Bien que cette chanson soit régulièrement jouée depuis longtemps, Milan utilise toujours son cahier marqué ‘Kapital‘ pour les paroles du « Privilège des Morts » chanté (enfin récité) en français, avant un tout aussi ancien ‘Ti, ki izzivas‘. Cette deuxième partie de concert aurait pu être un best of des slovènes, mais il n’en est rien, le groupe préférant jouer des chansons plus rares. C’est ainsi que le set se terminera par un second extrait de ‘Kapital‘ avec une version revue (et je dirais même corrigée) de ‘Wirtschaft ist Tot‘ sortie il y a plus de 25 ans.
Le rappel mettra en lumière l’album ‘Spectre‘ avec deux extraits, d’abord ‘Bossanova‘, dont le titre n’est vraiment pas bien choisi, sur lequel Mina Spiler nous invite à courir pour nos vies. La soirée étant sold out, la salle pleine, ce n’était évidemment pas le moment de partir malgré la menace du sang sur les crochets ! Puis une de mes chansons préférées de l’album, même si curieusement elle n’était présente que comme bonustrack, ‘See That My Grave Is Kept Clean‘ avec une intensité incroyable pour clore le concert. Il aura fallu attendre le rappel pour véritablement voir sur scène les deux chanteurs ensemble.
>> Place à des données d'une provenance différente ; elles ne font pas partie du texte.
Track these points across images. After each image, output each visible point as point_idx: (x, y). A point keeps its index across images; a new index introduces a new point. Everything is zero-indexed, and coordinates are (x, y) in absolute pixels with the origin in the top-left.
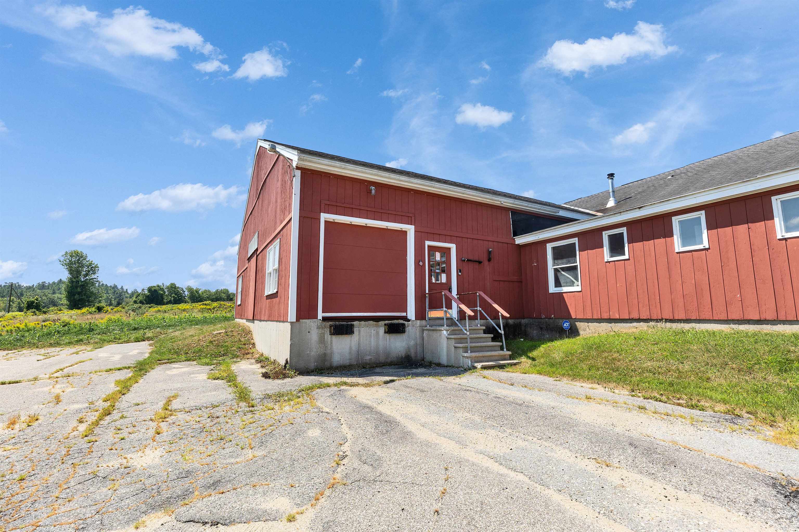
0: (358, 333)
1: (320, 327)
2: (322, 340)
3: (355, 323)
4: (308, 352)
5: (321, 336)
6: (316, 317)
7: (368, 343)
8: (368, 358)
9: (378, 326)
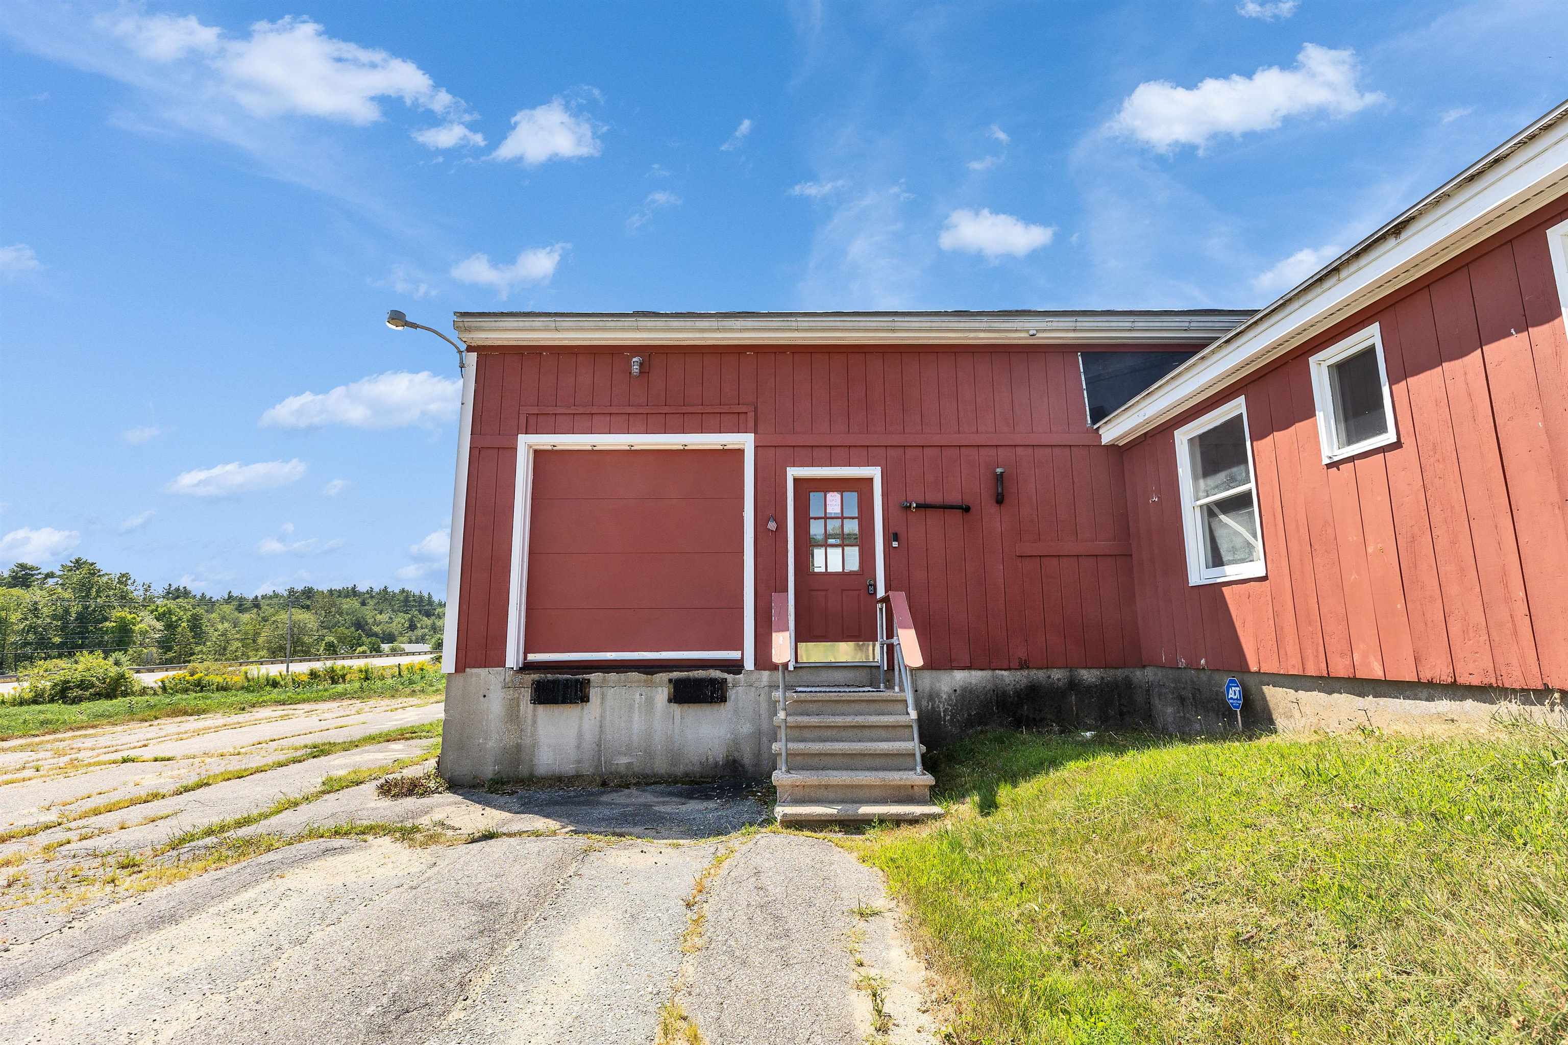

Le morceau fini, le groupe sera longuement applaudi et à cette occasion, Milan Fras présentera son groupe en silence en les désignant un par un avec ses bras.
Même si après 100 minutes magnifiques, il n’est pas possible de se plaindre, on aurait quand même rêvé d’un deuxième petit rappel avec des titres aussi costauds que ‘Tanz Mit Laibach‘, histoire de faire la transition avec le DJ set de Herr Liebe qui prenait le relais dans l’autre partie de la salle pour l’after-party.
A titre personnel, un samedi qui commence avec les premiers pas de ma fille de 10 mois et qui se termine par une prestation aussi grandiose d’un de mes groupes préférés dans une chouette salle, je vais m’en souvenir longtemps.